§ RECORDS TO PROCESS:

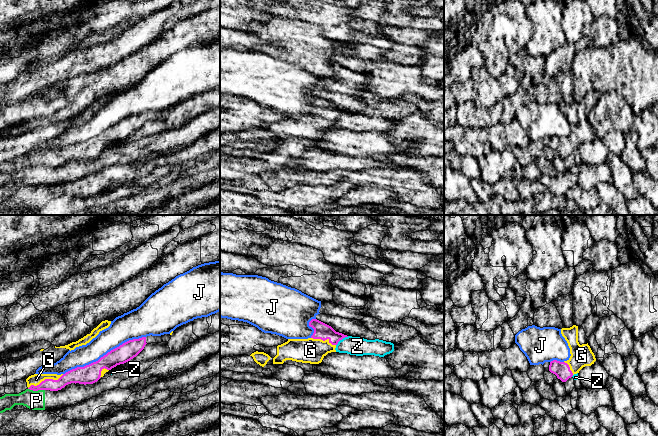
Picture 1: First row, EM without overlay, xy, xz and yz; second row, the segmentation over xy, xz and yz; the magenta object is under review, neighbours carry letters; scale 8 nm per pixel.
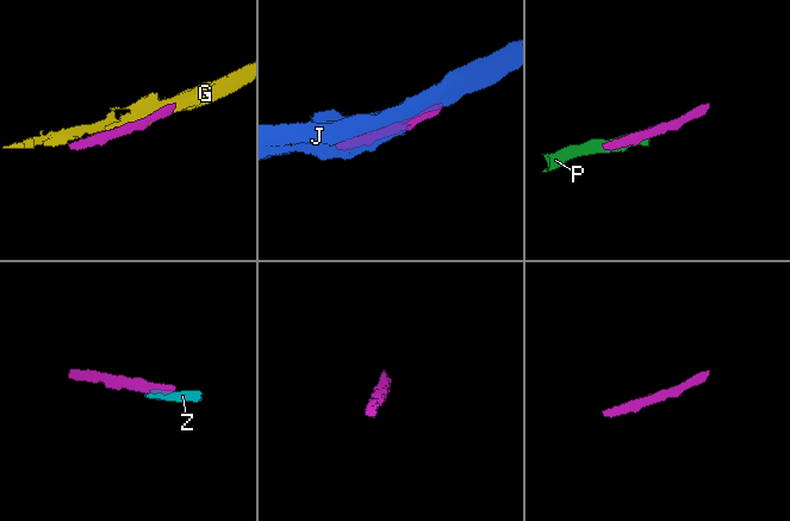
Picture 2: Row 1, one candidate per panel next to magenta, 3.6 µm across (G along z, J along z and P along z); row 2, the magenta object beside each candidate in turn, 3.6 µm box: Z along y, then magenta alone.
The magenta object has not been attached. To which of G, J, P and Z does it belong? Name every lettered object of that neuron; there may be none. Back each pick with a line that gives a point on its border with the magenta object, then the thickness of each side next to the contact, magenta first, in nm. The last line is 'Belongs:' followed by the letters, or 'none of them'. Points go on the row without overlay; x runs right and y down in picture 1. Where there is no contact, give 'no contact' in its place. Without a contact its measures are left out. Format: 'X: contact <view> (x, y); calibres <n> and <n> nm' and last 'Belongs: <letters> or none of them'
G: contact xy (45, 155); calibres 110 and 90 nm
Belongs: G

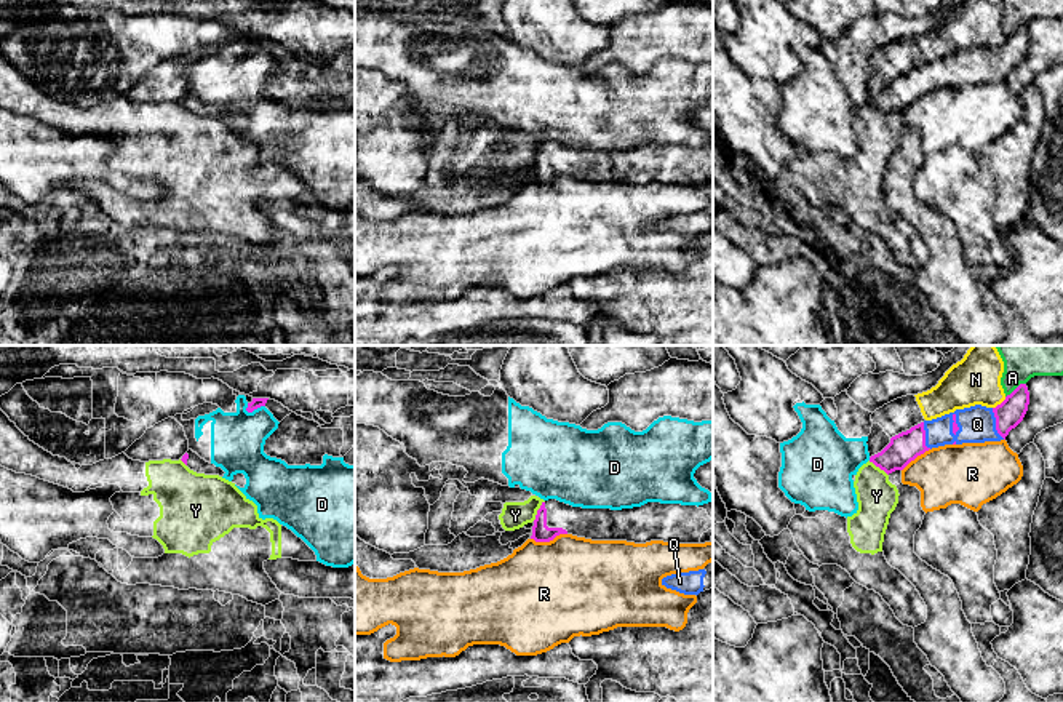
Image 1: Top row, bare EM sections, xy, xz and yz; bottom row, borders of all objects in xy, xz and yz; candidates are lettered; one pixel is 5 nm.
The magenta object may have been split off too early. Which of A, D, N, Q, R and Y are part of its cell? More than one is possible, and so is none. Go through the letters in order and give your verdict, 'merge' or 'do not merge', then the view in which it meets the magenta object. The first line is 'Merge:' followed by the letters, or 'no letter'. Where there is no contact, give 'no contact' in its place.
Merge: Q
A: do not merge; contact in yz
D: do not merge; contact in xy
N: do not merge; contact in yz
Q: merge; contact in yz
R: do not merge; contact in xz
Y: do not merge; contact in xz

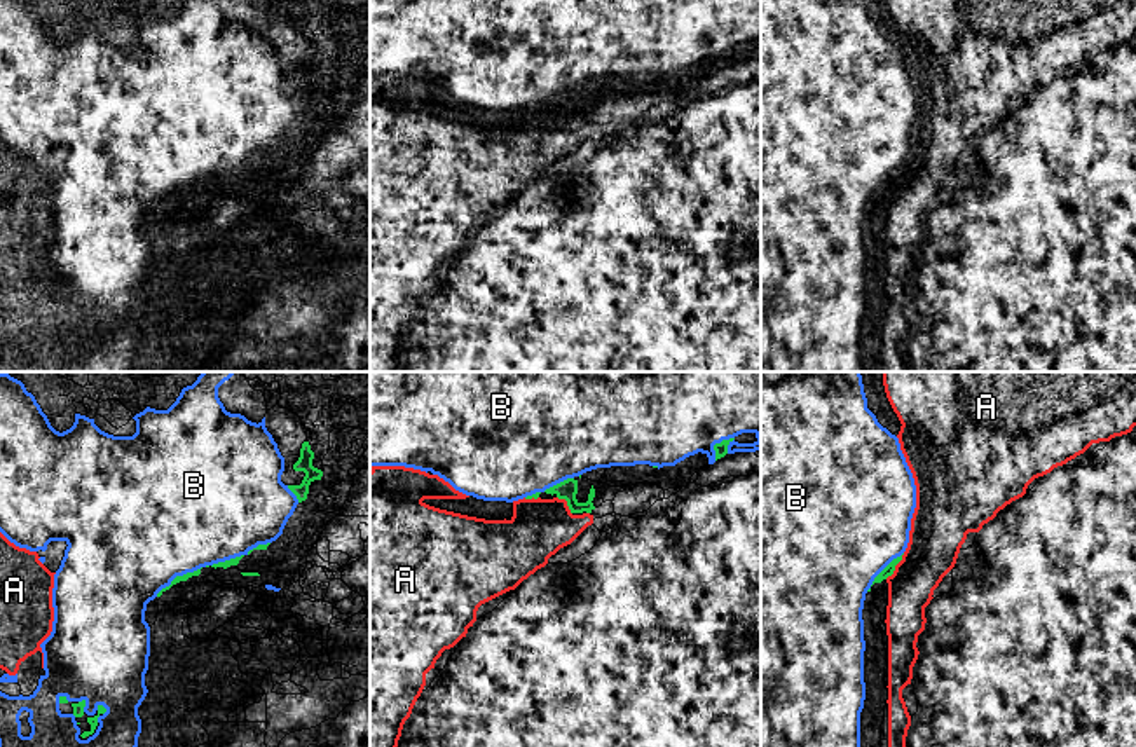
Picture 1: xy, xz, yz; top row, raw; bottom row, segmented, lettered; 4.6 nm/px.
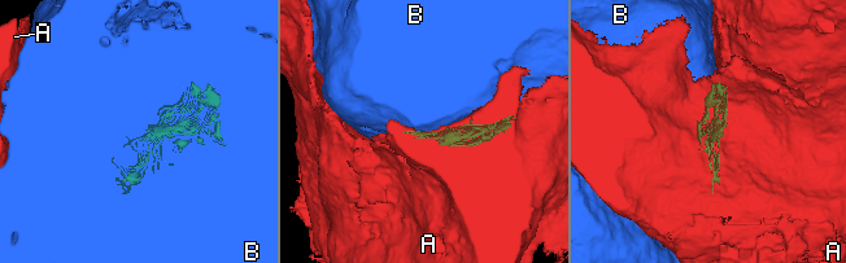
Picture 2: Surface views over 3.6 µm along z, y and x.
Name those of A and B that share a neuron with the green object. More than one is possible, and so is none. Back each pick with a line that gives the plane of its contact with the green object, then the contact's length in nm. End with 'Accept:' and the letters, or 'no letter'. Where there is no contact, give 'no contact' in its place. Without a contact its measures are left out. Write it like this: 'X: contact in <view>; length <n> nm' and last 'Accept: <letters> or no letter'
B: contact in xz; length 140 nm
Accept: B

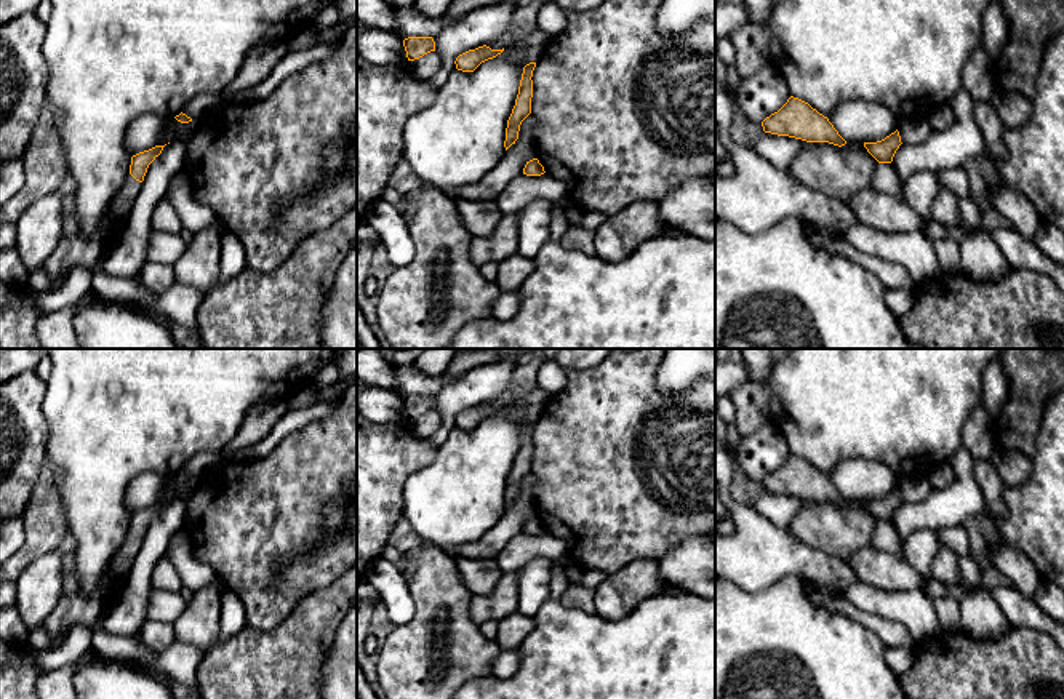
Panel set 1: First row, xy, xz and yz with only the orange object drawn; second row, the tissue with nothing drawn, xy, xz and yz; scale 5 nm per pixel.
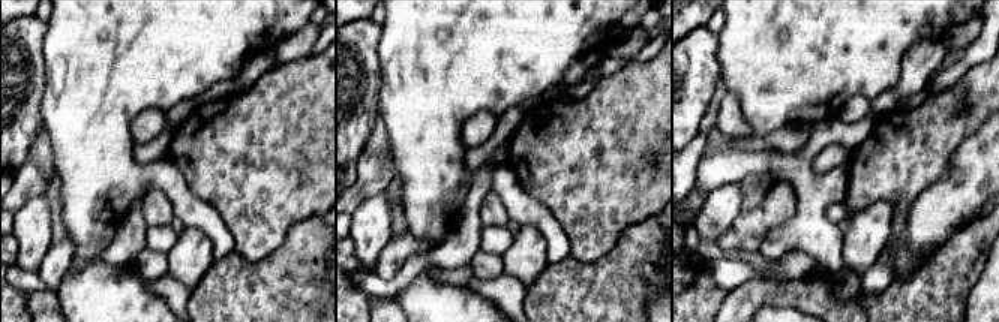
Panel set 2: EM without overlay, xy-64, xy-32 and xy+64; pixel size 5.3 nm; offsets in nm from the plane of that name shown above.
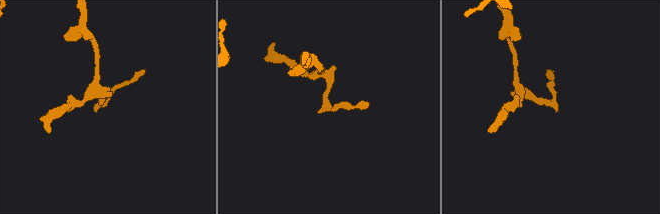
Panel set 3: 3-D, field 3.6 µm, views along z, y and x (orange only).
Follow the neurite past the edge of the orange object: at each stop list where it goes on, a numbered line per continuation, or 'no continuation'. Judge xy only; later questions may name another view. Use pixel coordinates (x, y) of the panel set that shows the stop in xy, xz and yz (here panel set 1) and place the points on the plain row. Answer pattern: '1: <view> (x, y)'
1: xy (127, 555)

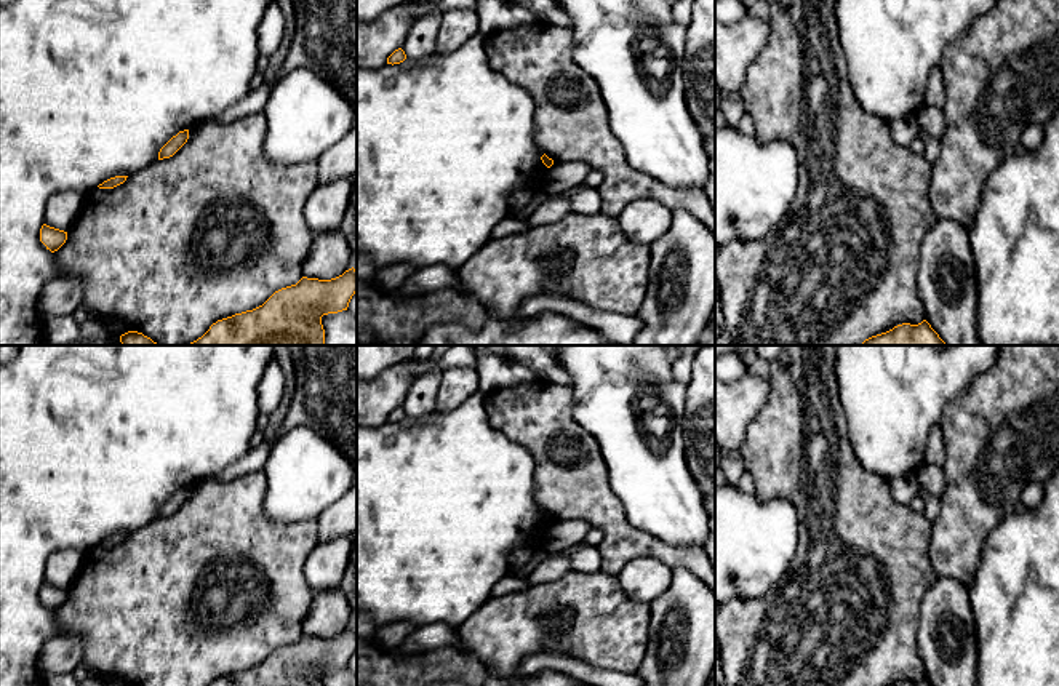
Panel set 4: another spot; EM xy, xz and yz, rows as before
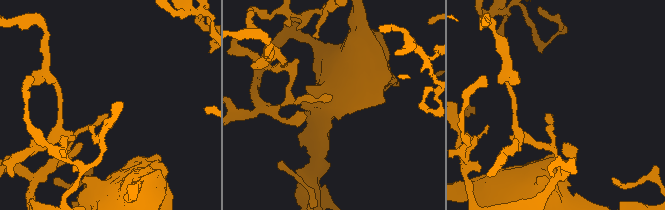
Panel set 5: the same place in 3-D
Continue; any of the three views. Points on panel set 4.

§ WHAT YOU NEED TO DO: Where in the records above does the word "bottom" appear? Copy each line that holds it.

§ THE ANSWER:
Image 1: Top row, bare EM sections, xy, xz and yz; bottom row, borders of all objects in xy, xz and yz; candidates are lettered; one pixel is 5 nm.
Picture 1: xy, xz, yz; top row, raw; bottom row, segmented, lettered; 4.6 nm/px.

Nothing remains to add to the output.